Work order:
If a record contains a picture, skip the picture and transcribe the rest exactly.
_____
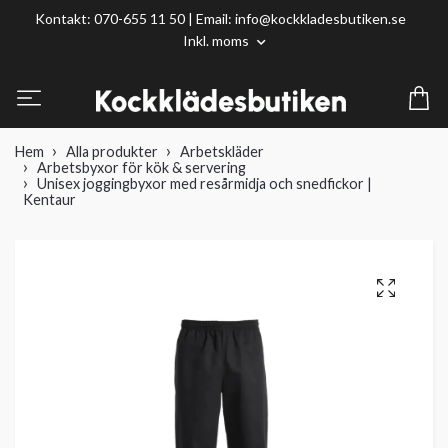
Kontakt: 070-655 11 50 | Email:
info@kockkladesbutiken.se
Inkl. moms
Hem
Alla produkter
Arbetskläder
Arbetsbyxor för kök & servering
Unisex joggingbyxor med resårmidja och snedfickor |
Kentaur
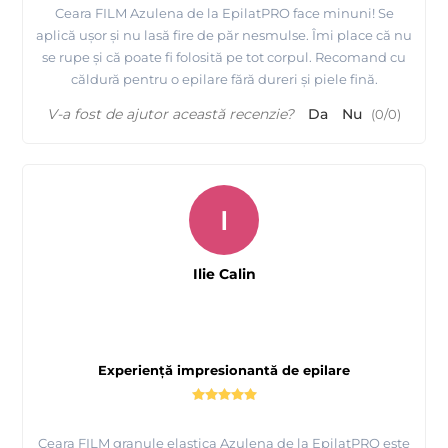
Ceara FILM Azulena de la EpilatPRO face minuni! Se
aplică ușor și nu lasă fire de păr nesmulse. Îmi place că nu
se rupe și că poate fi folosită pe tot corpul. Recomand cu
căldură pentru o epilare fără dureri și piele fină.
V-a fost de ajutor această recenzie?
Da
Nu
(
0
/
0
)
I
Ilie Calin
Experiență impresionantă de epilare
Ceara FILM granule elastica Azulena de la EpilatPRO este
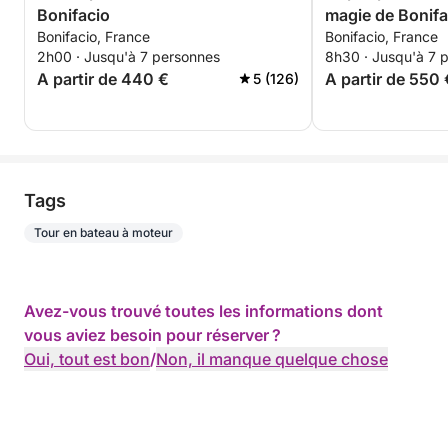
Bonifacio
magie de Bonifa
Bonifacio, France
Bonifacio, France
2h00 · Jusqu'à 7 personnes
8h30 · Jusqu'à 7 
A partir de 440 €
A partir de 550 
5 (126)
Tags
Tour en bateau à moteur
Avez-vous trouvé toutes les informations dont
vous aviez besoin pour réserver ?
Oui, tout est bon
/
Non, il manque quelque chose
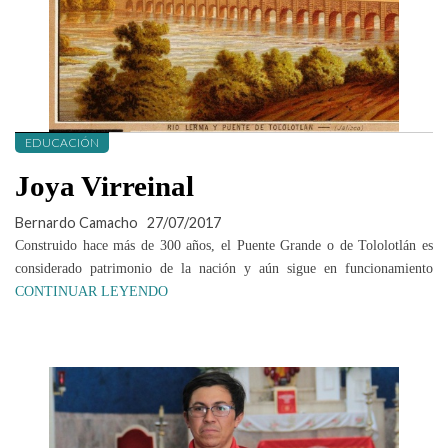
EDUCACIÓN
Joya Virreinal
Bernardo Camacho
27/07/2017
Construido hace más de 300 años, el Puente Grande o de Tololotlán es
considerado patrimonio de la nación y aún sigue en funcionamiento
CONTINUAR LEYENDO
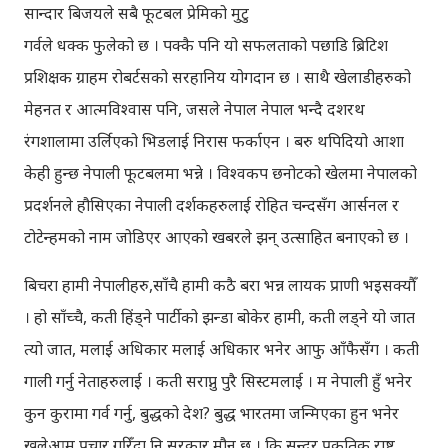
सान्दार बिजयले सबै फूटबल प्रेमिको मुटु
गर्वले धक्क फुलेको छ । पक्कै पनि यो सफलताको पछाडि ब्रिटिश
प्रशिक्षक ग्राहम रोबर्टसको सरहानिय योगदान छ । साथै खेलाडीहरुको
मेहनत र आत्मविश्वास पनि, जसले नेपाल नेपाल भन्दै दशरथ
रंगशालामा उर्लिएको भिडलाई निरास फर्काएन । बरु थपिदियो आशा
केही हुन्छ नेपाली फूटबलमा भन्ने । विश्वकप छनोटको खेलमा नेपालको
प्रदर्शनले हौसिएका नेपाली दर्शकहरुलाई रोहित चन्दसँग आर्सनल र
टोटेन्हमको नाम जोडिएर आएको खबरले झन् उत्साहित बनाएको छ ।
बिचरा हामी नेपालीहरु,साँचै हामी कठै बरा भन्न लायक प्राणी भइसक्यौँ
। हो साँच्चै, कती हिंड्ने पार्टीको झन्डा बोकेर हामी, कती लड्ने यो जात
त्यो जात, मलाई अधिकार मलाई अधिकार भनेर आफु आँफैसँग । कती
गाली गर्नु नेताहरुलाई । कती सराप्नु पुरै सिस्टमलाई । म नेपाली हुँ भनेर
कुन कुरामा गर्व गर्नु, बुद्धको देश? बुद्ध भारतमा जन्मिएका हुन भनेर
खुलेआम प्रचार गरिँदा नि सरकार मौन छ । कि सुन्दर प्रकृतिक राष्ट्र,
_____
Response for this exercise:
Kontakt: 070-655 11 50 | Email:
info@kockkladesbutiken.se
Inkl. moms
Hem
Alla produkter
Arbetskläder
Arbetsbyxor för kök & servering
Unisex joggingbyxor med resårmidja och snedfickor |
Kentaur
Ceara FILM Azulena de la EpilatPRO face minuni! Se
aplică ușor și nu lasă fire de păr nesmulse. Îmi place că nu
se rupe și că poate fi folosită pe tot corpul. Recomand cu
căldură pentru o epilare fără dureri și piele fină.
V-a fost de ajutor această recenzie?
Da
Nu
(
0
/
0
)
I
Ilie Calin
Experiență impresionantă de epilare
Ceara FILM granule elastica Azulena de la EpilatPRO este
Bonifacio
magie de Bonifa
Bonifacio, France
Bonifacio, France
2h00 · Jusqu'à 7 personnes
8h30 · Jusqu'à 7 
A partir de 440 €
A partir de 550 
5 (126)
Tags
Tour en bateau à moteur
Avez-vous trouvé toutes les informations dont
vous aviez besoin pour réserver ?
Oui, tout est bon
/
Non, il manque quelque chose
EDUCACIÓN
Joya Virreinal
Bernardo Camacho
27/07/2017
Construido hace más de 300 años, el Puente Grande o de Tololotlán es
considerado patrimonio de la nación y aún sigue en funcionamiento
CONTINUAR LEYENDO
सान्दार बिजयले सबै फूटबल प्रेमिको मुटु
गर्वले धक्क फुलेको छ । पक्कै पनि यो सफलताको पछाडि ब्रिटिश
प्रशिक्षक ग्राहम रोबर्टसको सरहानिय योगदान छ । साथै खेलाडीहरुको
मेहनत र आत्मविश्वास पनि, जसले नेपाल नेपाल भन्दै दशरथ
रंगशालामा उर्लिएको भिडलाई निरास फर्काएन । बरु थपिदियो आशा
केही हुन्छ नेपाली फूटबलमा भन्ने । विश्वकप छनोटको खेलमा नेपालको
प्रदर्शनले हौसिएका नेपाली दर्शकहरुलाई रोहित चन्दसँग आर्सनल र
टोटेन्हमको नाम जोडिएर आएको खबरले झन् उत्साहित बनाएको छ ।
बिचरा हामी नेपालीहरु,साँचै हामी कठै बरा भन्न लायक प्राणी भइसक्यौँ
। हो साँच्चै, कती हिंड्ने पार्टीको झन्डा बोकेर हामी, कती लड्ने यो जात
त्यो जात, मलाई अधिकार मलाई अधिकार भनेर आफु आँफैसँग । कती
गाली गर्नु नेताहरुलाई । कती सराप्नु पुरै सिस्टमलाई । म नेपाली हुँ भनेर
कुन कुरामा गर्व गर्नु, बुद्धको देश? बुद्ध भारतमा जन्मिएका हुन भनेर
खुलेआम प्रचार गरिँदा नि सरकार मौन छ । कि सुन्दर प्रकृतिक राष्ट्र,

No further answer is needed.